Wikimedia Commons | Lawrence Jackson

John Lewis, Civil Rights Legend And Congressman, Has Died At 80

The year 2020 will be part of civil rights history thanks to the massive Black Lives Matter protests that are still happening around the world as I write this, but the true impact of this year's battle is yet to be seen.

As though a torch has been passed, Congressman John Robert Lewis has passed away at the age of 80 after a six-month battle with cancer, CNN reported.

The civil rights icon had served as the representative for Georgia's 5th district for more than 30 years.

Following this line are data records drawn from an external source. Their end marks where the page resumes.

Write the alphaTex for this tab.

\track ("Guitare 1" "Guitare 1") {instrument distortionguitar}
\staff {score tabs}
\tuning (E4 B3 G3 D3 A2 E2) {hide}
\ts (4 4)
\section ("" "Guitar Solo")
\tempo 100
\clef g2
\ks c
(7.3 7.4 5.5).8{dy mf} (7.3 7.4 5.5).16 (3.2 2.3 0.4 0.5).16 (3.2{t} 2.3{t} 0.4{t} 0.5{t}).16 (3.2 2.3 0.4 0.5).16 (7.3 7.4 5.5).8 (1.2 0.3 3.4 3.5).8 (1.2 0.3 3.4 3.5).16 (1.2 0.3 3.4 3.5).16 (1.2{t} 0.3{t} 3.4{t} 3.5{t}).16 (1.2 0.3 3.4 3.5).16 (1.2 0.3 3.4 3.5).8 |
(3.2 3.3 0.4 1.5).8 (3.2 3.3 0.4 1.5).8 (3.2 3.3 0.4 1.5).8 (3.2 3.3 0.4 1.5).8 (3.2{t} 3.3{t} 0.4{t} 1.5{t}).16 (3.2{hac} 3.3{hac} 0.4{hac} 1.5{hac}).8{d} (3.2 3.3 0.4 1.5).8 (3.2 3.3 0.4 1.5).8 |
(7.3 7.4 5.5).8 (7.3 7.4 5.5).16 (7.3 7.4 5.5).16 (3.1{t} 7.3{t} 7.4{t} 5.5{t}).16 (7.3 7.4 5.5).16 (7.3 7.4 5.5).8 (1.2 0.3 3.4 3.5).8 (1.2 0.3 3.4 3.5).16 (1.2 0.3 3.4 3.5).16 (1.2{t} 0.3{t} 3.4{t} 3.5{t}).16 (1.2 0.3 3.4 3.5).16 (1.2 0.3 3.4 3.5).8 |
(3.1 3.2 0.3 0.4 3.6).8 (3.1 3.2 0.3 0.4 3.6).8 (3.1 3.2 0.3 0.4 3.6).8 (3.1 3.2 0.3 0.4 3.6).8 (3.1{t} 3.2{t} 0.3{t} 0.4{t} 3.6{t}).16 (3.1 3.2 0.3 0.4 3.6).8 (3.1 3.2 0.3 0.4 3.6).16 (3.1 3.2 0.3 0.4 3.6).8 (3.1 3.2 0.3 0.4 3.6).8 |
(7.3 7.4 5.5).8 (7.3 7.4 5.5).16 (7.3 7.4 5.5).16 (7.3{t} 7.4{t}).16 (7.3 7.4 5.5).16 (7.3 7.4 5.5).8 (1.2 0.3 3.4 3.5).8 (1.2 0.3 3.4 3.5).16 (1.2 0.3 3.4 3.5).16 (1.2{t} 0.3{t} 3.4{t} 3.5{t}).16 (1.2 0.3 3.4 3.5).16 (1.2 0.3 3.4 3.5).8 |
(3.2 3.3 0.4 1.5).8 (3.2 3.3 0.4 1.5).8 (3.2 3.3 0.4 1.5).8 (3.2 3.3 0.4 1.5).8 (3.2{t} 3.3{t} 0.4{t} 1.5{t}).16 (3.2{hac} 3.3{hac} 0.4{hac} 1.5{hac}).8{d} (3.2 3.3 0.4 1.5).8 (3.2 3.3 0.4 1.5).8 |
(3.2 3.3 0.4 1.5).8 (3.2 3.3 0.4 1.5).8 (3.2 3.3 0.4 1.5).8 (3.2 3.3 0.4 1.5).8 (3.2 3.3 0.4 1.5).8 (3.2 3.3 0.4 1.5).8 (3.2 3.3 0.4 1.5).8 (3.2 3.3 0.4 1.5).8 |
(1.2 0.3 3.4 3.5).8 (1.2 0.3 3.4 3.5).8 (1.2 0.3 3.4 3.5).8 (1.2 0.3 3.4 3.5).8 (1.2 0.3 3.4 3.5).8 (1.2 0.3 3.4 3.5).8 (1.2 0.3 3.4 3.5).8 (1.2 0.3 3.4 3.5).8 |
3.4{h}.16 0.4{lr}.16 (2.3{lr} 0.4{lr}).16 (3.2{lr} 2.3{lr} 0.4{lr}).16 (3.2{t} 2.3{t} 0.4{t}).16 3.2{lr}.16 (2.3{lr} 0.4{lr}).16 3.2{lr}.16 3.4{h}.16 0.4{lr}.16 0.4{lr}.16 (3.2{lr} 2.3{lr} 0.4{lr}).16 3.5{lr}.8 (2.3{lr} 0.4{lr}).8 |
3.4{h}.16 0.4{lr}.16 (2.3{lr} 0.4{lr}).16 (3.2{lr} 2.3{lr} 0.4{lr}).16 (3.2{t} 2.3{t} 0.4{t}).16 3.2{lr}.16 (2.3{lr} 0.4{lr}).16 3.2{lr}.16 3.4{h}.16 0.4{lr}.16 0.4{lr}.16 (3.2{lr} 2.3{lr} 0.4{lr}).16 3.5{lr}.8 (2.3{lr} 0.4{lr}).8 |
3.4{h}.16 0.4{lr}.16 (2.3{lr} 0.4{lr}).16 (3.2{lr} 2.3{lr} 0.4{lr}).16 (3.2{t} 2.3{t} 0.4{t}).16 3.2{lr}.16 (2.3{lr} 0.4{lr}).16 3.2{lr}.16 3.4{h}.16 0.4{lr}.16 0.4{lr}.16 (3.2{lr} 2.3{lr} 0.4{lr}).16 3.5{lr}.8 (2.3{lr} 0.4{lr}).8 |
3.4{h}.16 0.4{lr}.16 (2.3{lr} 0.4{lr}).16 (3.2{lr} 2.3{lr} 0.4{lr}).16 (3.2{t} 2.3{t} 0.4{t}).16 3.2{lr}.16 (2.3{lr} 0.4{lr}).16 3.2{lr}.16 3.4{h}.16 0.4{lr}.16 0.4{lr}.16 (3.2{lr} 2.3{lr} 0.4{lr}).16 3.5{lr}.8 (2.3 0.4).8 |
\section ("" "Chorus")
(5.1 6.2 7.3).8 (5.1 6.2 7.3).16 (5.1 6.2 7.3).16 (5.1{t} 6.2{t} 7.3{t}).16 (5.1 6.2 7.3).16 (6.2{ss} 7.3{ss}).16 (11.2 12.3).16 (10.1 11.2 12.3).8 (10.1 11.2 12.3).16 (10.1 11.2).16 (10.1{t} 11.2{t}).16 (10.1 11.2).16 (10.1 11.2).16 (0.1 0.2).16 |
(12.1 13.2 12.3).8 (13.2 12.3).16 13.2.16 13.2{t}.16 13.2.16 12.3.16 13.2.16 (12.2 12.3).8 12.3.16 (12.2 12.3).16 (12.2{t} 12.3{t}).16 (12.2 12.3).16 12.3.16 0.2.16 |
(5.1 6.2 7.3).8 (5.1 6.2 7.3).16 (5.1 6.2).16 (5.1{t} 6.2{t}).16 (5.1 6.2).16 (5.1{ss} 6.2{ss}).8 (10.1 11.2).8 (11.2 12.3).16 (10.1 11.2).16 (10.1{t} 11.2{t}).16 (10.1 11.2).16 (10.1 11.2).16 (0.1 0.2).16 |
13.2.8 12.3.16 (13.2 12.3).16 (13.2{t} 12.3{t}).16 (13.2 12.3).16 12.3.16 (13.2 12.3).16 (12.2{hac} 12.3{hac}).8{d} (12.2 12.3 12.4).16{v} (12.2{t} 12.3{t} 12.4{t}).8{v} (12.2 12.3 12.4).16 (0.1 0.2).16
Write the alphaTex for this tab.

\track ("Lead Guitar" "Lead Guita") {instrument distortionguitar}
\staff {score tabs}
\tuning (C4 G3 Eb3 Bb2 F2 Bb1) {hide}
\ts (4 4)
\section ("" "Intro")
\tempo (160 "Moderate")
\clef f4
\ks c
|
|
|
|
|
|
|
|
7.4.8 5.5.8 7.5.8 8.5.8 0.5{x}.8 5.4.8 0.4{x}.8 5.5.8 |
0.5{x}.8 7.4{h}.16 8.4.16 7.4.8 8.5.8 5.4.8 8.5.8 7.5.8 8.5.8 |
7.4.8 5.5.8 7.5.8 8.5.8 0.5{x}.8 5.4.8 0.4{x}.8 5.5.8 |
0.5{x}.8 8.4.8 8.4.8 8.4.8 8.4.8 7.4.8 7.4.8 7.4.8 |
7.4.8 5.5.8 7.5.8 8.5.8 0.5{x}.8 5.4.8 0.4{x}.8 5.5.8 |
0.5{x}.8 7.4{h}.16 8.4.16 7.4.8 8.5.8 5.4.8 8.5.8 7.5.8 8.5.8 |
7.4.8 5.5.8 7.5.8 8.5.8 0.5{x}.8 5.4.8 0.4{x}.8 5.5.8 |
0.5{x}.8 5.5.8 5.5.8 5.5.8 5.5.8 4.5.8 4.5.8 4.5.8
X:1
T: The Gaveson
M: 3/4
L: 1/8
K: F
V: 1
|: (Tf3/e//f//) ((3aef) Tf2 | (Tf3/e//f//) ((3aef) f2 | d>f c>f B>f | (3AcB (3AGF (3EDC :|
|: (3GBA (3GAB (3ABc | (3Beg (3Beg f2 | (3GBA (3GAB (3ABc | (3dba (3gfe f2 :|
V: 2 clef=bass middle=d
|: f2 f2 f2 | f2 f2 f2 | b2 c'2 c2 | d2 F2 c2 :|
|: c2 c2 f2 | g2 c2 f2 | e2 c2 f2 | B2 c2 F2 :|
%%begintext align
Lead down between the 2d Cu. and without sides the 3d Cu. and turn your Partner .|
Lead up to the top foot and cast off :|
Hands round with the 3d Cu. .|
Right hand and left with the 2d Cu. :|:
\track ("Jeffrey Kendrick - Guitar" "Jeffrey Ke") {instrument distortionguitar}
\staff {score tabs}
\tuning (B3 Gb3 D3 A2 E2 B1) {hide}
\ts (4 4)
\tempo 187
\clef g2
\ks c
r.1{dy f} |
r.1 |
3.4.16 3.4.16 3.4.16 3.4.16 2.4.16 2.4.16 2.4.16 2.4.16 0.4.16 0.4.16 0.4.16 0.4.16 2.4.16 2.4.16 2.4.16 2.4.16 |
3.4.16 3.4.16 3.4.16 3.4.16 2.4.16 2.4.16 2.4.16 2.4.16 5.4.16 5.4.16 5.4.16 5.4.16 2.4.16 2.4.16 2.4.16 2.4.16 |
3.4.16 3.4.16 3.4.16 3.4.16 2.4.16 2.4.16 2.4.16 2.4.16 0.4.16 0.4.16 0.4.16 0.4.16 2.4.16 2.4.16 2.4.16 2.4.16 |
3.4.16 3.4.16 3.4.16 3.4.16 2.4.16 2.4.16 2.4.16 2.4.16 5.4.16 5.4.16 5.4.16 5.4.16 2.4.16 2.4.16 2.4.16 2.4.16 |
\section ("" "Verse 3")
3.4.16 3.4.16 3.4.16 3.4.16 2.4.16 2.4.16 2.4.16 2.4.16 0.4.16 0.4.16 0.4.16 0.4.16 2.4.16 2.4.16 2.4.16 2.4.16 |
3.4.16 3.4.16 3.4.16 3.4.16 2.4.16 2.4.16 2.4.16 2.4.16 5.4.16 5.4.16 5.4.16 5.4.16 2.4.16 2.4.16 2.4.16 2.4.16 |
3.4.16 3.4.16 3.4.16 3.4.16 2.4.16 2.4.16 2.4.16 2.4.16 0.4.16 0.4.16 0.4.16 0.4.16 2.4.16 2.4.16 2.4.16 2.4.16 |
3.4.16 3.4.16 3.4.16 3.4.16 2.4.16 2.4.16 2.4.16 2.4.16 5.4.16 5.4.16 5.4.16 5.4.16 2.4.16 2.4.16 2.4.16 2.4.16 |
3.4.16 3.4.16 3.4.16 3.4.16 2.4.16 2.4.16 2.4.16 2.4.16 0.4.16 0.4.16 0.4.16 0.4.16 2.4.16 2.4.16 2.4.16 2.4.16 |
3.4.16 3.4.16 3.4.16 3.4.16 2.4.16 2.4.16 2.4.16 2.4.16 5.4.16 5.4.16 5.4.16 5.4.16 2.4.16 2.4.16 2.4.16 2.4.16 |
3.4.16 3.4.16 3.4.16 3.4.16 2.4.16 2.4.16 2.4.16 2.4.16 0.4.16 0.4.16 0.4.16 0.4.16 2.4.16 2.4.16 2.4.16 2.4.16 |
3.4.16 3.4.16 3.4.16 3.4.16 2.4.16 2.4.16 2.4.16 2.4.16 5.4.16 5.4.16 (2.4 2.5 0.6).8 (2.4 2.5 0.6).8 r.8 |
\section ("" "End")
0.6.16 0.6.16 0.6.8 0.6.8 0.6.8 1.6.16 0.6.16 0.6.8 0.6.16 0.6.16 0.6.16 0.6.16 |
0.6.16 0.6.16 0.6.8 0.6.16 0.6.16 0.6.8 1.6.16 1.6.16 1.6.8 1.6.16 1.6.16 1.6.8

United States House of Representatives

His passing was announced publicly by his family with a statement:

"It is with inconsolable grief and enduring sadness that we announce the passing of U.S. Rep. John Lewis. He was honored and respected as the conscience of the US Congress and an icon of American history, but we knew him as a loving father and brother. He was a stalwart champion in the on-going struggle to demand respect for the dignity and worth of every human being. He dedicated his entire life to non-violent activism and was an outspoken advocate in the struggle for equal justice in America. He will be deeply missed."

Before running for congress, Lewis was a long-time fixture in the Civil Rights Movement.

Wikipedia | U.S. National Archives and Records Administration

In 1961, he became one of the original 13 Freedom Riders, who fought against segregation of busses. He was a keynote speaker at the historic 1963 March on Washington, and helped lead the march across the Edmund Pettus Bridge in Selma.

There, he suffered a fractured skull at the hands of police, but survived and continued to fight for civil rights.

In 1981 he entered politics as a member of the Atlanta city council, before successfully running for Congress in 1987.

Wikipedia | Official White House Photo by Pete Souza

In 2011, he was awarded the Presidential Medal of Freedom.

In 2015, he joined then-President Barack Obama and Michelle Obama, as well as former President and First Lady, George W. and Laura Bush, for the 50th Anniversary of the Selma to Montgomery march.

Sadly, in December 2019, he revealed that he had been diagnosed with stage 4 pancreatic cancer.

Wikimedia Commons | Official White House Photo by Lawrence Jackson

His passing on July 17, 2020, occurred the same day as the death of another Civil Rights icon, Rev. Cordy Tindell "C.T." Vivian, at 95 of natural causes.

Like Lewis, Vivian was part of the Freedom Riders and worked alongside Dr. Martin Luther King Jr. in the battle for civil rights. In 2013, he too was awarded the Presidential Medal of Freedom.